Giving individual investors access to institutional grade investment products was the main idea behind Separately Managed Account (SMA) programs, in which an investor’s assets are divided among multiple specialist subadvisors. These programs are complex, which makes them expensive to maintain. And they only offer limited levels of tax management and customization. This is in the nature of the beast: SMA managers don’t like customization or tax management because it’s costly for them to implement and makes their composite returns noisy. And even if each SMA manager were on board, effective tax management and customization requires coordination between the subadvisors, which is impractical. Asset class rebalancing is especially tax-inefficient — it requires transferring assets from one manager to another, but no individual manager has an incentive to transition transferred assets tax efficiently.

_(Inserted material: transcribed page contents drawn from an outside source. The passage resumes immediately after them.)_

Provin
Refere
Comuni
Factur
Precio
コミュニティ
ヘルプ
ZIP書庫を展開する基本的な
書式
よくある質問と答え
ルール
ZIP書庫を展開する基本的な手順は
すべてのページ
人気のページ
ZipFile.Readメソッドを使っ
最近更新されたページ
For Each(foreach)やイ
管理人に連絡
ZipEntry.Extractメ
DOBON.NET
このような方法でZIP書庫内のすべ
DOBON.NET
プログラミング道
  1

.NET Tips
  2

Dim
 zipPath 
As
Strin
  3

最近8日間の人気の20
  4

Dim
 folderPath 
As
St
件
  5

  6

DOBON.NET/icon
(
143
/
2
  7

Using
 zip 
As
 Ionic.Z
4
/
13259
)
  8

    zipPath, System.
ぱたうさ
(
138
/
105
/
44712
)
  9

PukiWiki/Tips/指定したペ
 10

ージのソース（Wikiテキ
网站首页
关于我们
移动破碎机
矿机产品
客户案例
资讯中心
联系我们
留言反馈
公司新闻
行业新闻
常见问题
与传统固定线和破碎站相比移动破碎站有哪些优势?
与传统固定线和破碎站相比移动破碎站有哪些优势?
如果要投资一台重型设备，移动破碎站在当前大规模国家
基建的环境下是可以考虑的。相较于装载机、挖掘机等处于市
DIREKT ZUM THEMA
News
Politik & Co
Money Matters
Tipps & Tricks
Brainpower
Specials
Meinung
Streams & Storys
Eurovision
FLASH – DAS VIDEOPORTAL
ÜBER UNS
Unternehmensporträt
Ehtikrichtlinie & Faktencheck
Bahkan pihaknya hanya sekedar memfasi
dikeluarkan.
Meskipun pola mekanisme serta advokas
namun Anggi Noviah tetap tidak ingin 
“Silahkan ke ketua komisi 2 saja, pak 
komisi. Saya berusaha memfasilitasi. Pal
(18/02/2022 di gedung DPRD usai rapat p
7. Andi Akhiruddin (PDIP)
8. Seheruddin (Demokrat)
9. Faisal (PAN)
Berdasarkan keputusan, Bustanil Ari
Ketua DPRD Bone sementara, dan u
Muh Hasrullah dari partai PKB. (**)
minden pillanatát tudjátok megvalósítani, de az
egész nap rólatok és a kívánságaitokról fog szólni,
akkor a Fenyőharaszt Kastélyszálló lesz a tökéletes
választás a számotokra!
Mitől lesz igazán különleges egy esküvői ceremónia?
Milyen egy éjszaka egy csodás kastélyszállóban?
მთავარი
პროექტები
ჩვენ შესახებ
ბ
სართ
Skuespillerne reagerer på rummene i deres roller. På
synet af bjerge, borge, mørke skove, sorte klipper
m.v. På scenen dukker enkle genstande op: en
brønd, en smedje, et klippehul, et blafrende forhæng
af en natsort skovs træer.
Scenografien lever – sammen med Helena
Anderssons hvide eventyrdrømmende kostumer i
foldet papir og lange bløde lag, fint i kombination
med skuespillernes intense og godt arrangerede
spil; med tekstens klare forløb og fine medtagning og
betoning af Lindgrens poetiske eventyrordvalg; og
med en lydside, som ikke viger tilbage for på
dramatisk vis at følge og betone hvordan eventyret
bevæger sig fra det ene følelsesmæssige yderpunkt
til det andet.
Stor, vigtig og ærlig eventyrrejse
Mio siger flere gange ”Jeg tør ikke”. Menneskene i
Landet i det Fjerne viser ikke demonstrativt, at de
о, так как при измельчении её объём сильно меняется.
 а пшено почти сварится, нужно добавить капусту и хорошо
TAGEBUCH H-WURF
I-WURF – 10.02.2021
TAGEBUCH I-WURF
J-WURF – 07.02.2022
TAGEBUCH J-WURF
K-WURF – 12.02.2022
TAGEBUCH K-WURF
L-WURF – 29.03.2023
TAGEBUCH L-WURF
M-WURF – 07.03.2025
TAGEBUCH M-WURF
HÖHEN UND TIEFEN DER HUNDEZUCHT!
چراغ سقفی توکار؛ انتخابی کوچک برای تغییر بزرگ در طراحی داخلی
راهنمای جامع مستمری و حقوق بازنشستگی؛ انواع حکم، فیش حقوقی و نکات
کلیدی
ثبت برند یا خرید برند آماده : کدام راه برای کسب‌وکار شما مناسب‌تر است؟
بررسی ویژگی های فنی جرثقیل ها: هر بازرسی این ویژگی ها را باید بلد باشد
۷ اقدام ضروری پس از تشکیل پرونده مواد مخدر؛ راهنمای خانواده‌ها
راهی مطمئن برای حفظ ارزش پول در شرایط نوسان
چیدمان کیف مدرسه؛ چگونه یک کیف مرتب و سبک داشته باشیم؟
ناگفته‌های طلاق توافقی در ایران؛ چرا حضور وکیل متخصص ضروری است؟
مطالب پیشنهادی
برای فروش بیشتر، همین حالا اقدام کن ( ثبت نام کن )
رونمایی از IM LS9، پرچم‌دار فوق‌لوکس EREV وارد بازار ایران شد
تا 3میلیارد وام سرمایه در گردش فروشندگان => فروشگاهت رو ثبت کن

When the first generation of models-based overlay programs came along, they were basically just a less expensive way to deliver SMAs. Instead of distributing control among multiple subadvisors, accounts were managed by one person, but divided into sleeves, each tracking a third-party manager's model. This approach is better for individual investors than traditional SMAs, but only a little. Each sleeve tries to faithfully replicate its model. That sounds good, but it simply ends up replicating the tax, customization and asset-class rebalancing deficiencies of SMAs. The account gets siloed into multiple parts, which makes effective tax, substitution and risk management difficult. And the structure is still expensive.
Second generation models-based overlay programs (like, among others, ours) step back from a product orientation and are therefore free to dispense with sleeves. Their focus is on helping the advisor manage portfolios holistically, putting customization, control of asset allocation and tax management front and center. Getting the intellectual capital of third-party managers is fine, but that should be only part of the story. Third-party asset managers (model vendors) should properly play only a supporting role. The advisor is the only person who sees the whole picture and therefore the only person who can effectively manage risk and tax. And the only person in a position to design a customized investment solution for each of their clients.
We think the decline of product-oriented value propositions is a good thing. Product-oriented approaches basically reduce advice to a sales function. This undervalues the advisor. It’s also becoming non-competitive. “Robo” and other highly automated solutions can provide product at lower cost. But advisors are in a unique position to understand each investor’s needs, tailor a solution and offer personalized guidance. In other words, advisors are in a unique position to treat investors as individuals, not little institutions.